## Extracted text
◇ ◇ ◇ ◇ ◇
Might have come across to strong, no offence intended.
I hear what you're saying about the regeneration but I'd imagine most of the tenants are looking forward to it but unfortunatly not such a big advantage for owner occupiers. The tenants are getting brand new homes but it's not so great for your parents if they are settled.

[broken link removed]
Archiseek is a website to with architecture and town planning. link here with feck all info but maybe start a post there and you'll get somewhere.

I only know the area from the Des Bishop shows where he visited various areas. Got pretty famous from that


----------



## thebop (21 Aug 2008)

No worries micmclo  Just trying to find out what's best for them.

That's my post in Archiseek - Trying to get info from all angles


----------



## gipimann (21 Aug 2008)

A look at the Ballymun Regeneration Website might provide some information, it's likely that some of the Ballymun residents were tenant-purchasers/homeowners so would have been in a similar situation to the Knocknaheeny residents?

[broken link removed]


----------



## csirl (22 Aug 2008)

> By compensation i mean, my folks are nearly 60 and don't want to start another mortgage. As you said, house price value in that area is not great so this would force my folks to go and find another property which would then force my folks to start another mortgage even though their mortgage is well cleared off.


 
Can your folks not buy a similar house in a similar area - then would not need to take out a mortgage? I'm sure CPO compensation includes stamp duty, removal costs etc. as well as the value of the house.


----------



## thebop (22 Aug 2008)

They would not prefer to buy in a similar area. If they are being forced to move now after all these years, they have said they would prefer to live near their grandchildren. I don't think they should be pigeon-holed into choosing a house which the council are offering which they don't like.

Has anyone here gone through a similar process?

Unlike the Ballymun regeneration website, there is nothing online or any information online regarding the knocknaheeny regeneration scheme. They have contacted Council via Solicitor and got a reply saying they will be dealt with in time.


----------



## csirl (22 Aug 2008)

> They would not prefer to buy in a similar area.


 
The idea of CPO is that people will be in no better or worse position after the CPO - similar area or market value of house + removal expenses is fair.



> I don't think they should be pigeon-holed into choosing a house which the council are offering which they don't like.


 
Then why dont they take the cash offer instead of the property swap option and choose their own new house?
◇ ◇ ◇ ◇ ◇
## Data block
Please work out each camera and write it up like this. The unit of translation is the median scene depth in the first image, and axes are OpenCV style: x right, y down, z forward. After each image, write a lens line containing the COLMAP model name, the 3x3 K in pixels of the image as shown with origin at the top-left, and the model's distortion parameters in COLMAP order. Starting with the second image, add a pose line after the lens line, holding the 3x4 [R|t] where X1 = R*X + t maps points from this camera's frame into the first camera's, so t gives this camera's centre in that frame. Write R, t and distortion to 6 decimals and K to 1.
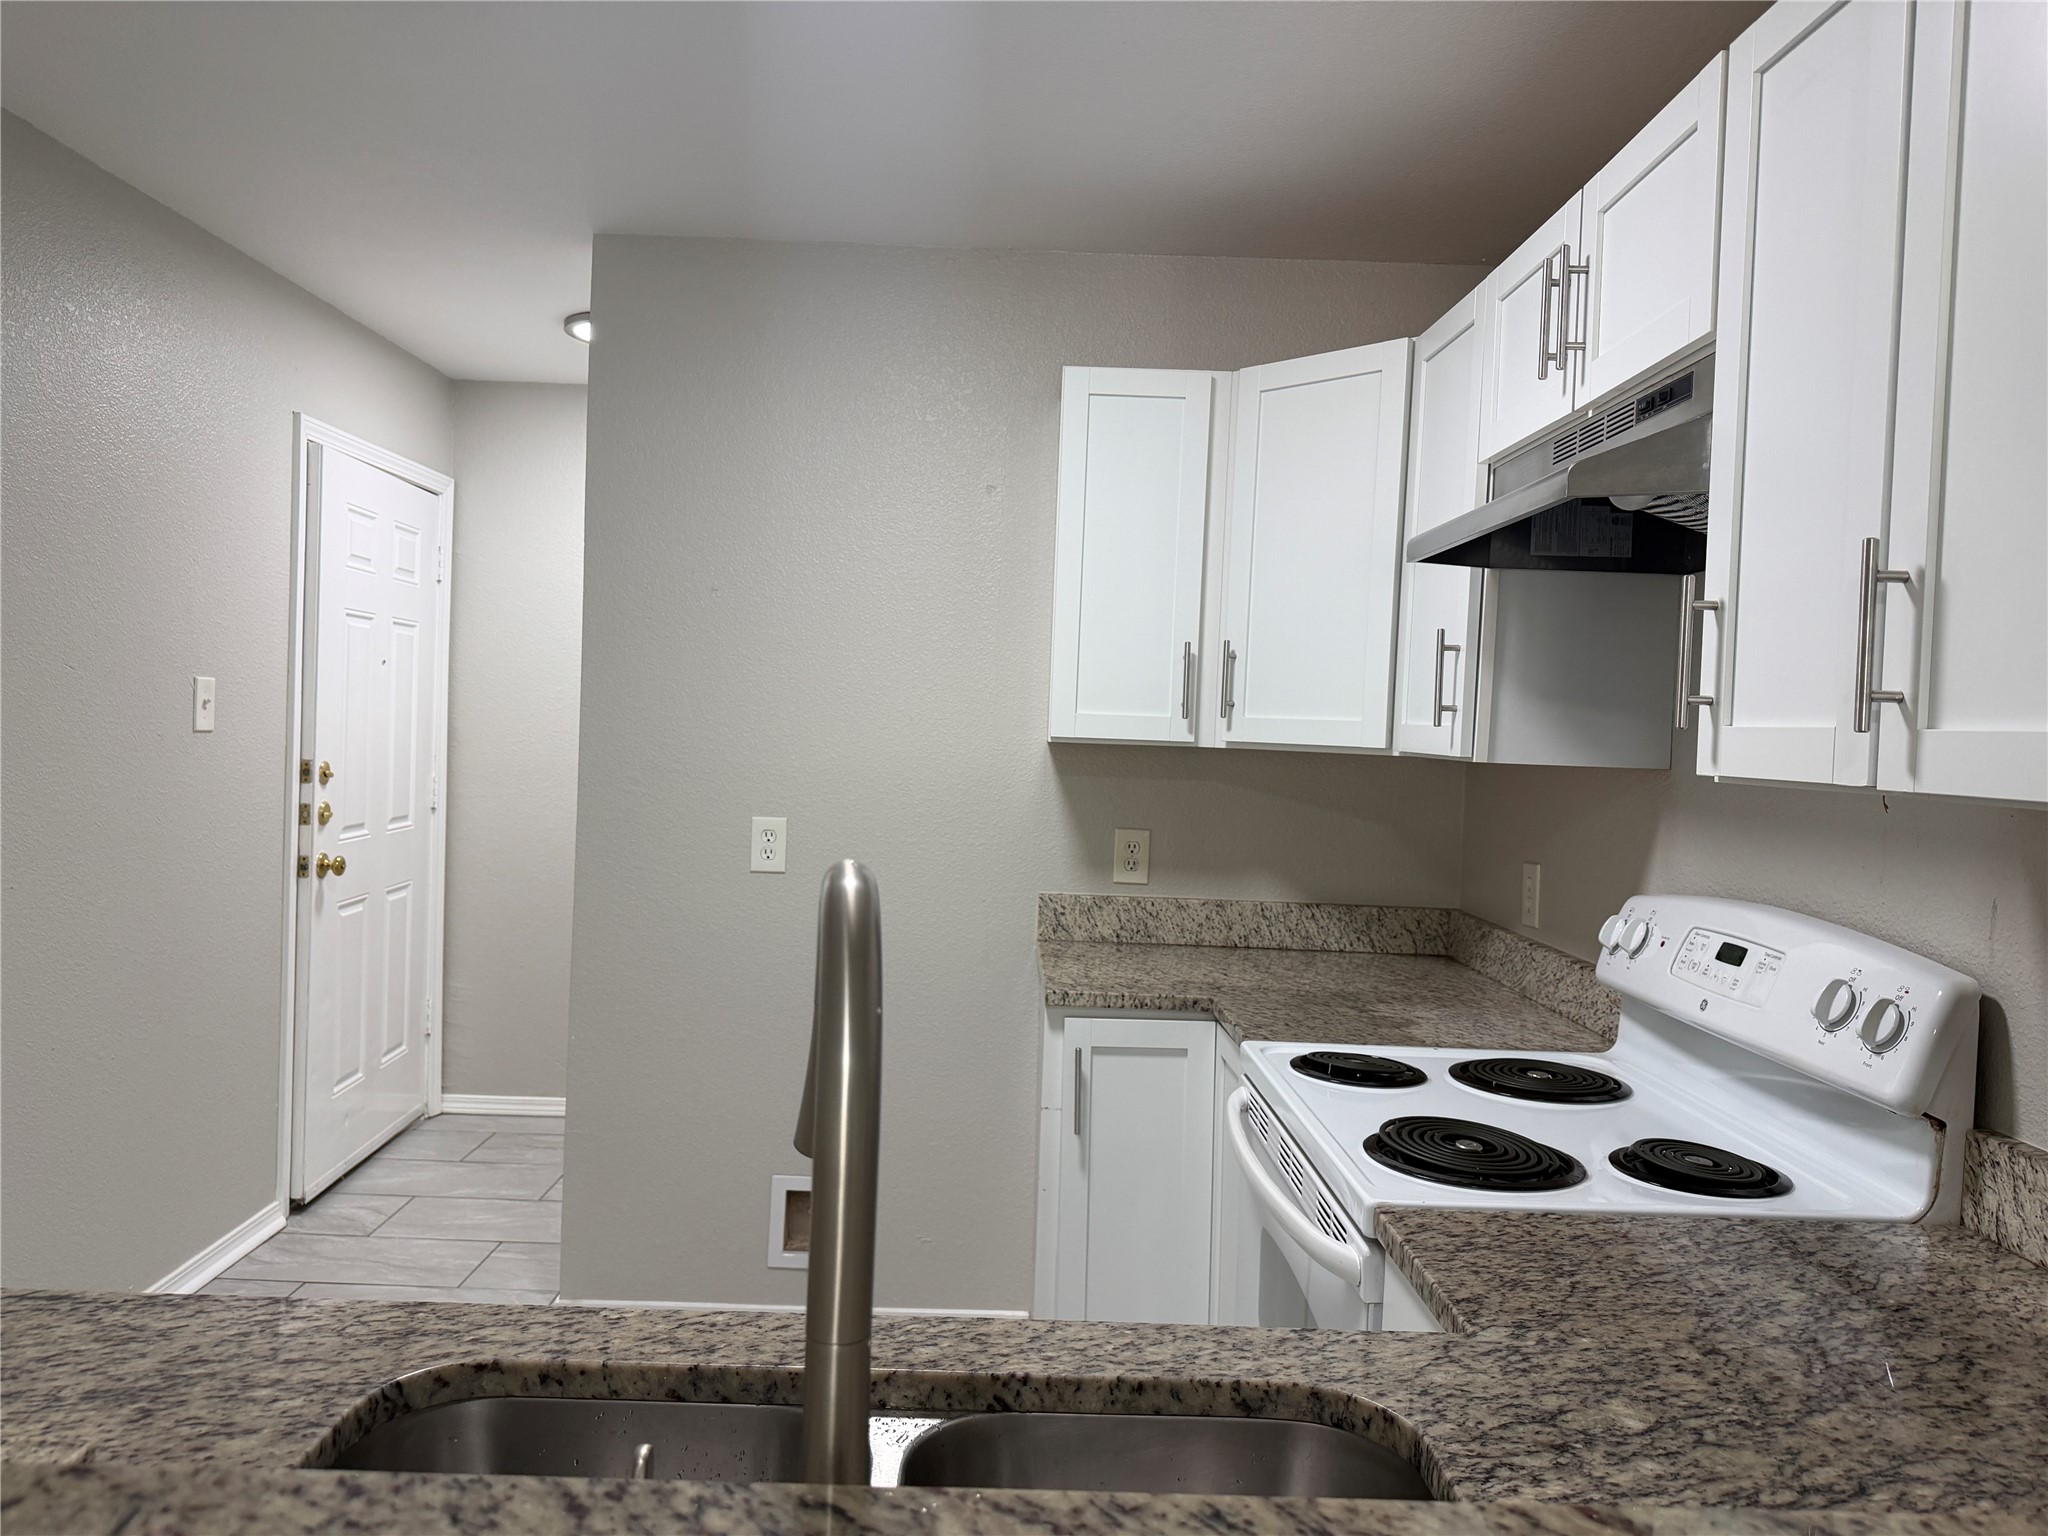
◇ ◇ ◇ ◇ ◇
## Activity list
1 – Copy everything in the Knocknaheeny regeneration thread from "Might have come" down to "thebop (21 Aug 2008)".
2 – In the Knocknaheeny regeneration thread, what reply did the council give when the parents contacted it through a solicitor?

## Answers to the exercise
1 –
Might have come across to strong, no offence intended.
I hear what you're saying about the regeneration but I'd imagine most of the tenants are looking forward to it but unfortunatly not such a big advantage for owner occupiers. The tenants are getting brand new homes but it's not so great for your parents if they are settled.

[broken link removed]
Archiseek is a website to with architecture and town planning. link here with feck all info but maybe start a post there and you'll get somewhere.

I only know the area from the Des Bishop shows where he visited various areas. Got pretty famous from that


----------



## thebop (21 Aug 2008)

2 – The council replied that they would be dealt with in time.